In a sign that the United States does not expect a quick end to the war, the State Department ordered non-emergency personnel to leave Saudi Arabia, days after a drone attack on the US embassy.
As questions arise about the length of the war, Trump told The Times of Israel that any decision on when to end hostilities will be a joint decision with Israeli Prime Minister Benjamin Netanyahu.
“I think it’s mutual… a little bit. We’ve been talking. I’ll make a decision at the right time, but everything will be taken into account,” Trump said, in response to a question about whether he alone will decide.
The multi-front war intensified in Lebanon on Monday, when the Iranian-backed Lebanese group Hezbollah said it was confronting Israeli forces who landed in eastern Lebanon in 15 helicopters across the Syrian border.

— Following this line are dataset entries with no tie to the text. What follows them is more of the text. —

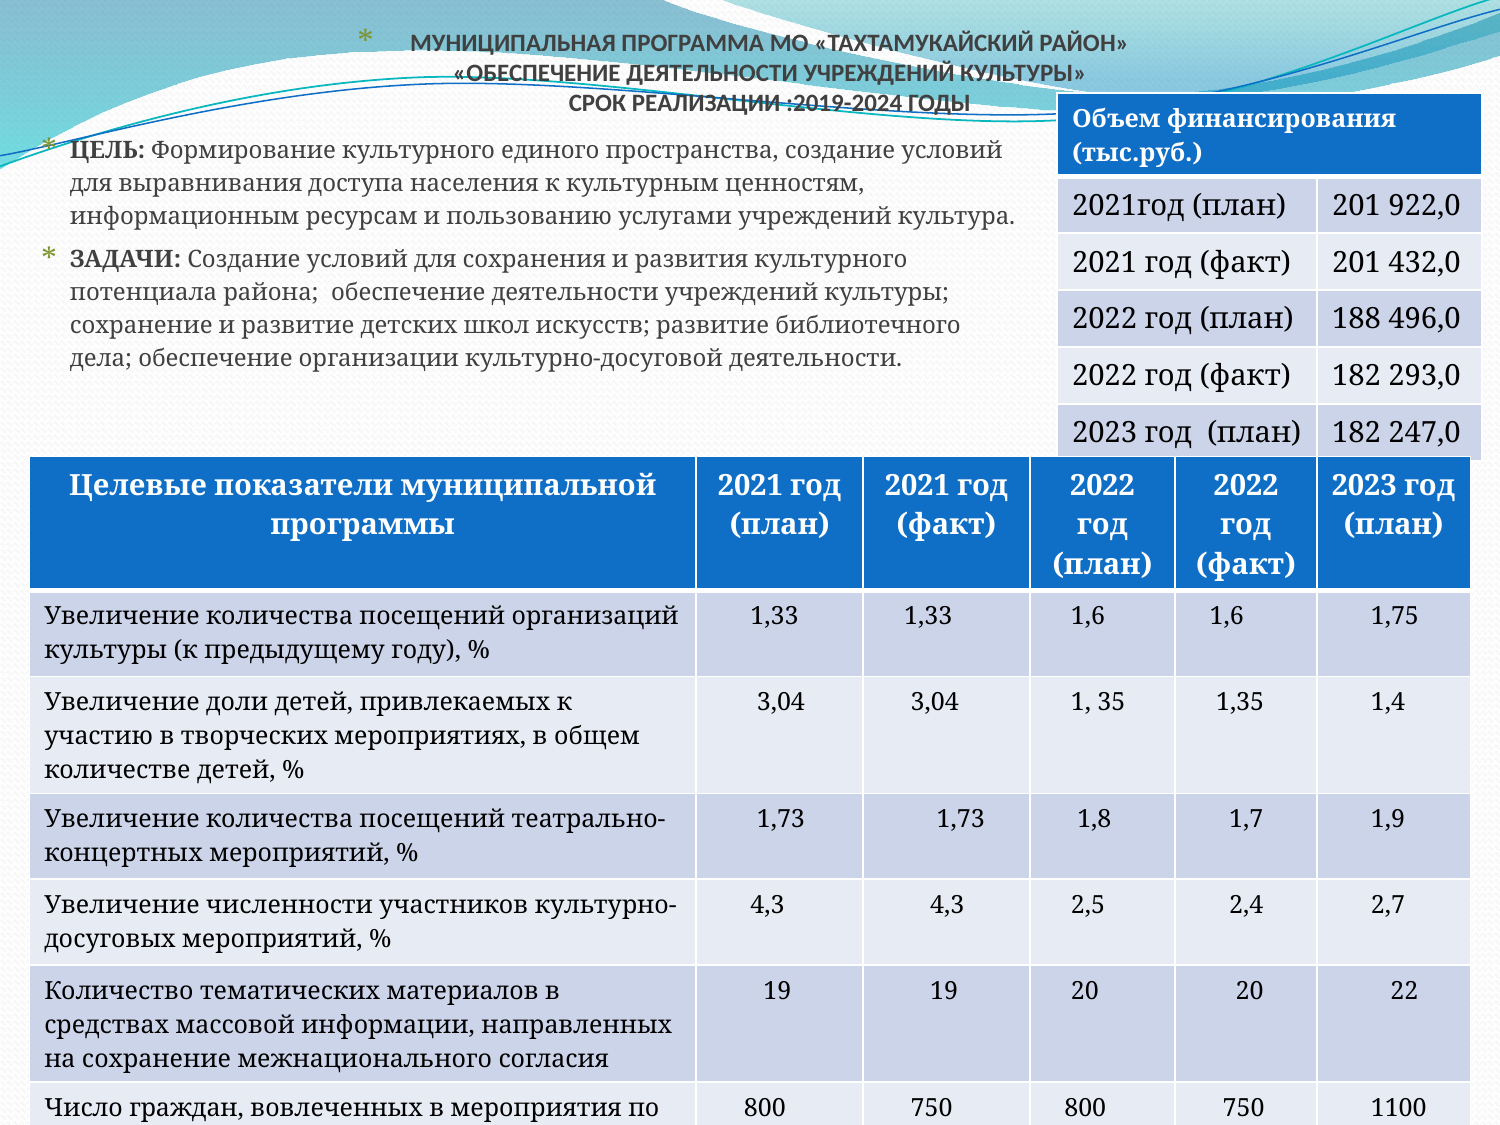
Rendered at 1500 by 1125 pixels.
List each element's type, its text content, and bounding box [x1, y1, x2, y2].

table_cell 1,35 [1176, 677, 1316, 793]
table_cell 4,3 [864, 880, 1029, 964]
table_cell 1,33 [697, 593, 862, 676]
table_cell 182 293,0 [1318, 348, 1481, 403]
table_cell 800 [1031, 1083, 1174, 1125]
table_cell 1,7 [1176, 794, 1316, 878]
text_box ЦЕЛЬ: Формирование культурного единого пространства, создание условий для выравнивания доступа населения к культурным ценностям, информационным ресурсам и пользованию услугами учреждений культура. ЗАДАЧИ: Создание условий для сохранения и развития культурного потенциала района; обеспечение деятельности учреждений культуры; сохранение и развитие детских школ искусств; развитие библиотечного дела; обеспечение организации культурно-досуговой деятельности. [19, 125, 1036, 412]
table_cell 2022 год (план) [1058, 291, 1316, 346]
table_cell 20 [1176, 966, 1316, 1081]
table_header Объем финансирования (тыс.руб.) [1058, 94, 1481, 174]
table_cell 2,5 [1031, 880, 1174, 964]
table_header 2021 год (факт) [864, 457, 1029, 588]
table_cell 3,04 [864, 677, 1029, 793]
table_cell 1, 35 [1031, 677, 1174, 793]
table_cell 201 922,0 [1318, 179, 1481, 232]
table_header Целевые показатели муниципальной программы [30, 457, 695, 588]
table_cell Число граждан, вовлеченных в мероприятия по сохранению и развитию культуры народов [30, 1083, 695, 1125]
table_cell 2022 год (факт) [1058, 348, 1316, 403]
table_header 2021 год (план) [697, 457, 862, 588]
table_cell 1,73 [864, 794, 1029, 878]
table_cell 1,9 [1318, 794, 1470, 878]
text_box МУНИЦИПАЛЬНАЯ ПРОГРАММА МО «ТАХТАМУКАЙСКИЙ РАЙОН» «ОБЕСПЕЧЕНИЕ ДЕЯТЕЛЬНОСТИ УЧРЕЖДЕНИЙ КУЛЬТУРЫ» СРОК РЕАЛИЗАЦИИ :2019-2024 ГОДЫ [41, 19, 1447, 161]
table_cell Увеличение доли детей, привлекаемых к участию в творческих мероприятиях, в общем количестве детей, % [30, 677, 695, 793]
table_cell 2021 год (факт) [1058, 234, 1316, 289]
table_cell 1,6 [1176, 593, 1316, 676]
table_cell 22 [1318, 966, 1470, 1081]
table_cell 1100 [1318, 1083, 1470, 1125]
table_cell Увеличение количества посещений организаций культуры (к предыдущему году), % [30, 593, 695, 676]
table_cell Количество тематических материалов в средствах массовой информации, направленных на сохранение межнационального согласия [30, 966, 695, 1081]
table_header 2023 год (план) [1318, 457, 1470, 588]
table_cell 2,7 [1318, 880, 1470, 964]
table_cell 2,4 [1176, 880, 1316, 964]
table_cell 1,73 [697, 794, 862, 878]
table_cell 1,75 [1318, 593, 1470, 676]
table_cell 201 432,0 [1318, 234, 1481, 289]
table_cell 750 [864, 1083, 1029, 1125]
table_cell 19 [864, 966, 1029, 1081]
table_cell 3,04 [697, 677, 862, 793]
table_cell 2023 год (план) [1058, 405, 1316, 456]
table_cell 1,4 [1318, 677, 1470, 793]
table_cell 800 [697, 1083, 862, 1125]
table_cell 4,3 [697, 880, 862, 964]
table_cell 1,8 [1031, 794, 1174, 878]
table_cell 20 [1031, 966, 1174, 1081]
table_header 2022 год (факт) [1176, 457, 1316, 588]
table_cell Увеличение количества посещений театрально-концертных мероприятий, % [30, 794, 695, 878]
table_header 2022 год (план) [1031, 457, 1174, 588]
table_cell 2021год (план) [1058, 179, 1316, 232]
table_cell 1,33 [864, 593, 1029, 676]
table_cell 188 496,0 [1318, 291, 1481, 346]
table_cell 750 [1176, 1083, 1316, 1125]
table_cell 182 247,0 [1318, 405, 1481, 460]
table_cell 1,6 [1031, 593, 1174, 676]
table_cell 19 [697, 966, 862, 1081]
table_cell Увеличение численности участников культурно-досуговых мероприятий, % [30, 880, 695, 964]
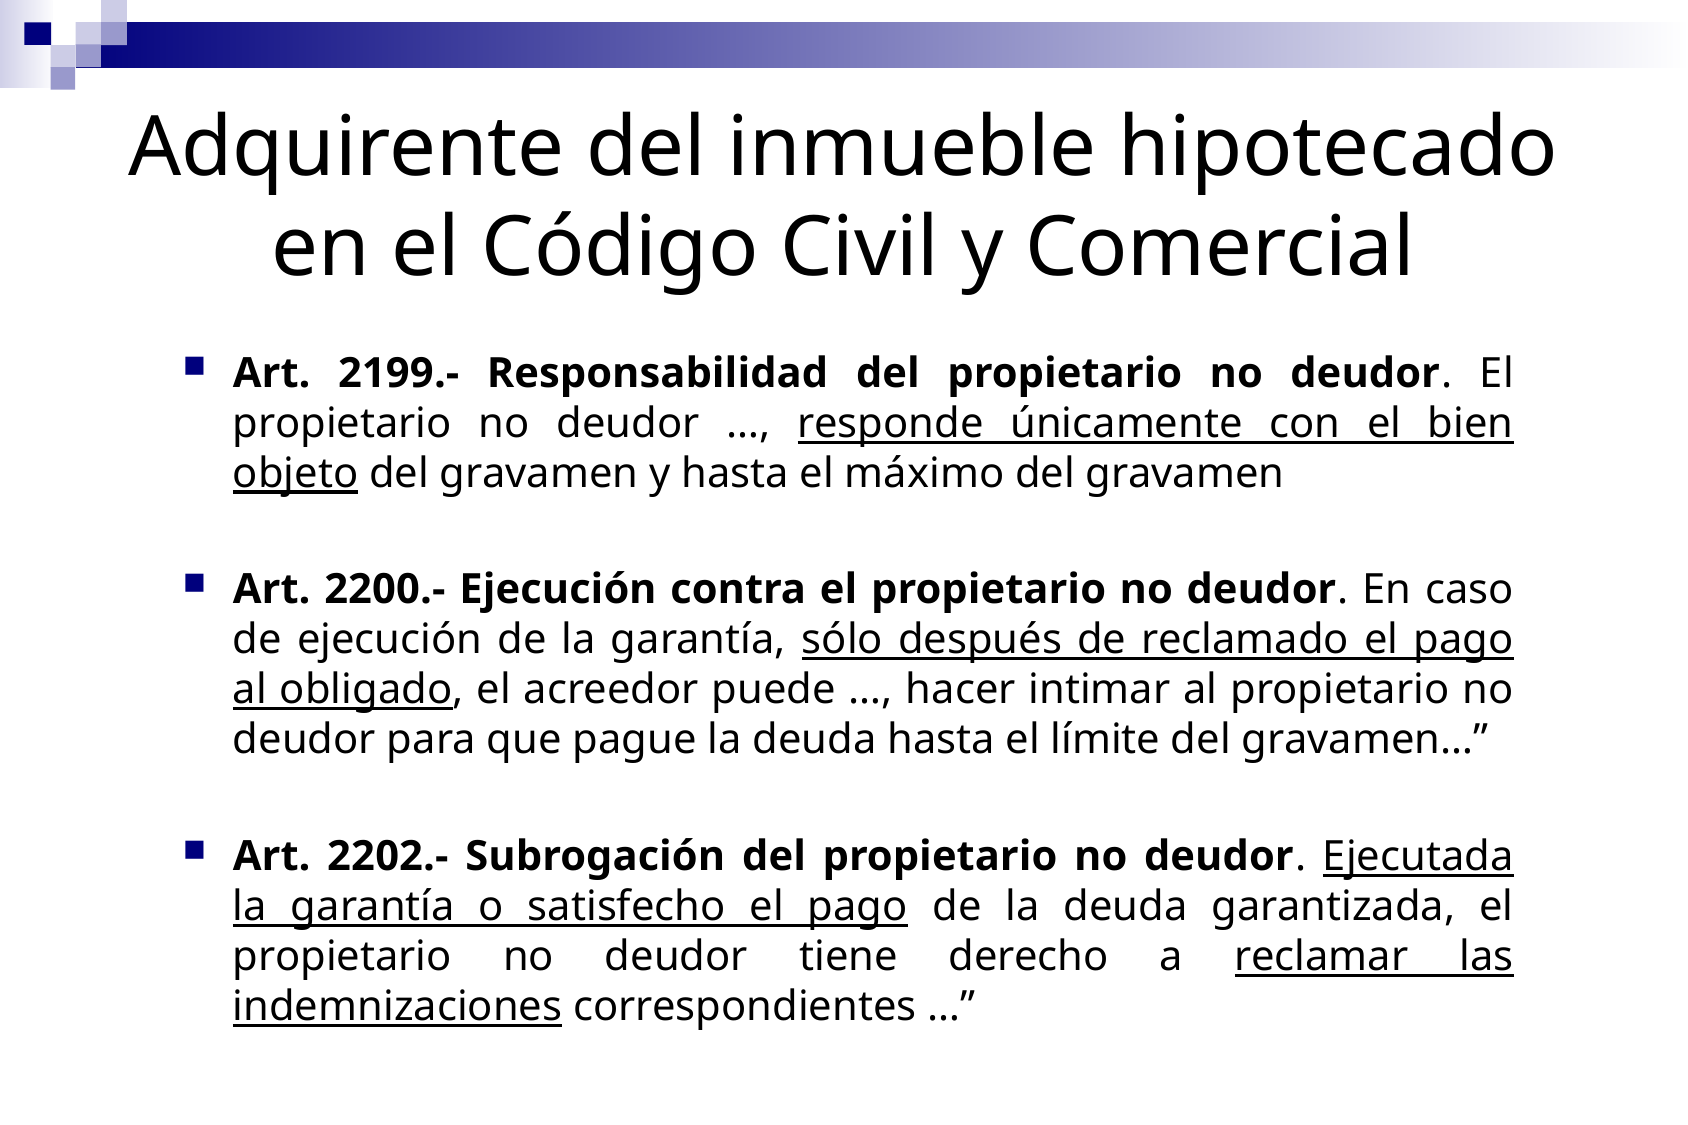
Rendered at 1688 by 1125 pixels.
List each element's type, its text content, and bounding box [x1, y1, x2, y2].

title Adquirente del inmueble hipotecado en el Código Civil y Comercial [84, 75, 1604, 300]
list Art. 2199.- Responsabilidad del propietario no deudor. El propietario no deudor …, responde únicamente con el bien objeto del gravamen y hasta el máximo del gravamen Art. 2200.- Ejecución contra el propietario no deudor. En caso de ejecución de la garantía, sólo después de reclamado el pago al obligado, el acreedor puede …, hacer intimar al propietario no deudor para que pague la deuda hasta el límite del gravamen…” Art. 2202.- Subrogación del propietario no deudor. Ejecutada la garantía o satisfecho el pago de la deuda garantizada, el propietario no deudor tiene derecho a reclamar las indemnizaciones correspondientes …” [158, 338, 1529, 1071]
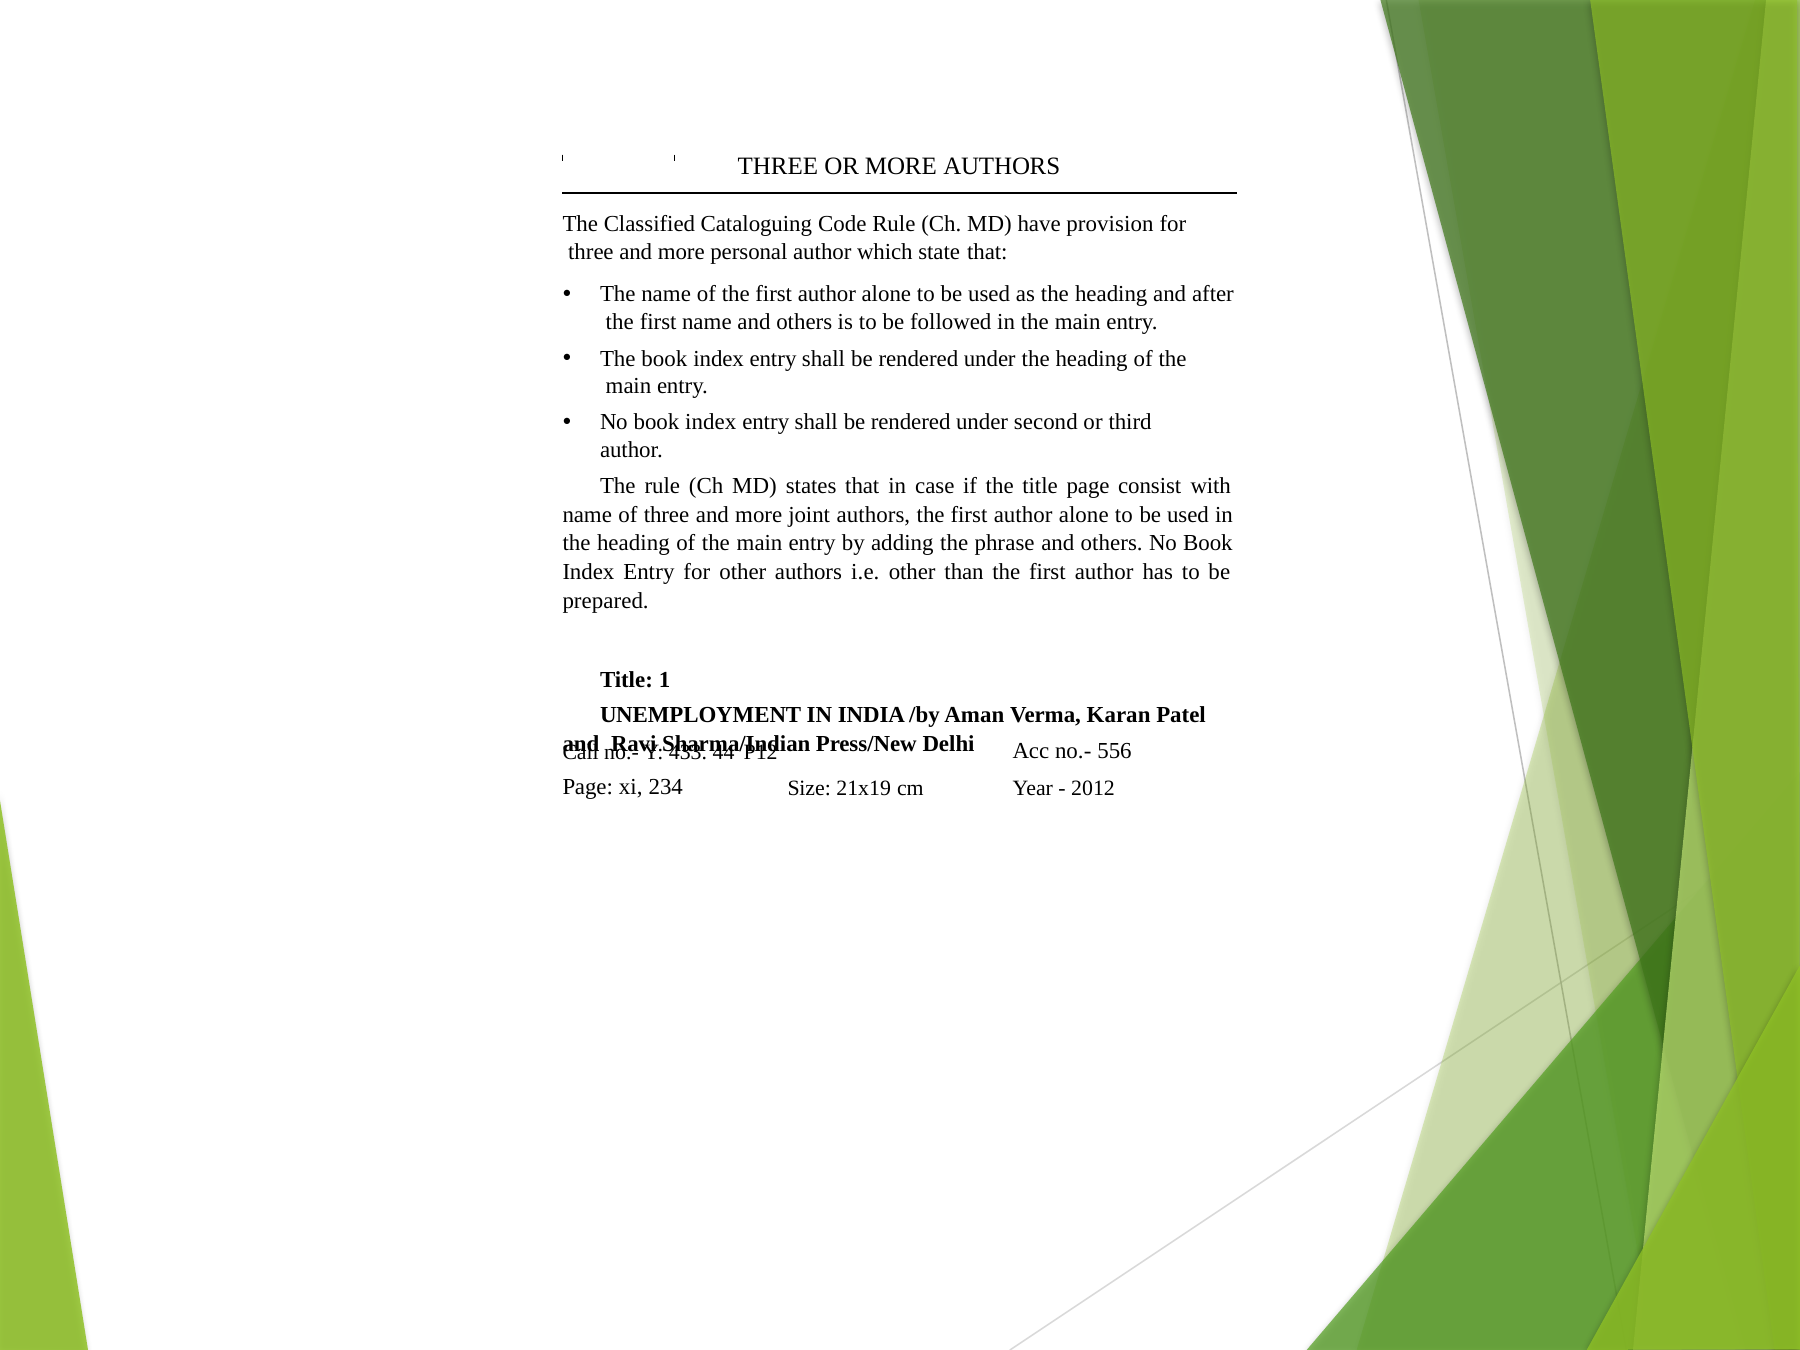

Lebanon was drawn into the Middle East war last week when Hezbollah attacked Israel in response to the assassination of Ali Khamenei.
Lebanon’s state-run National News Agency earlier reported “fierce clashes” around the town of Nabi Chit, where an Israeli operation over the weekend killed 41 people.
Israel had attacked a hotel in central Beirut on Sunday, targeting five commanders of the Hezbollah-sponsor International Quds Force of the Islamic Revolutionary Guard Corps, as they met at a Beirut hotel.
According to the latest estimates, at least 390 people have been killed in Lebanon and more than 1,000 injured since the US-Israel war against Iran began on February 28.
In Israel, Iranian missile attacks have killed at least 10 people and injured nearly 2,000.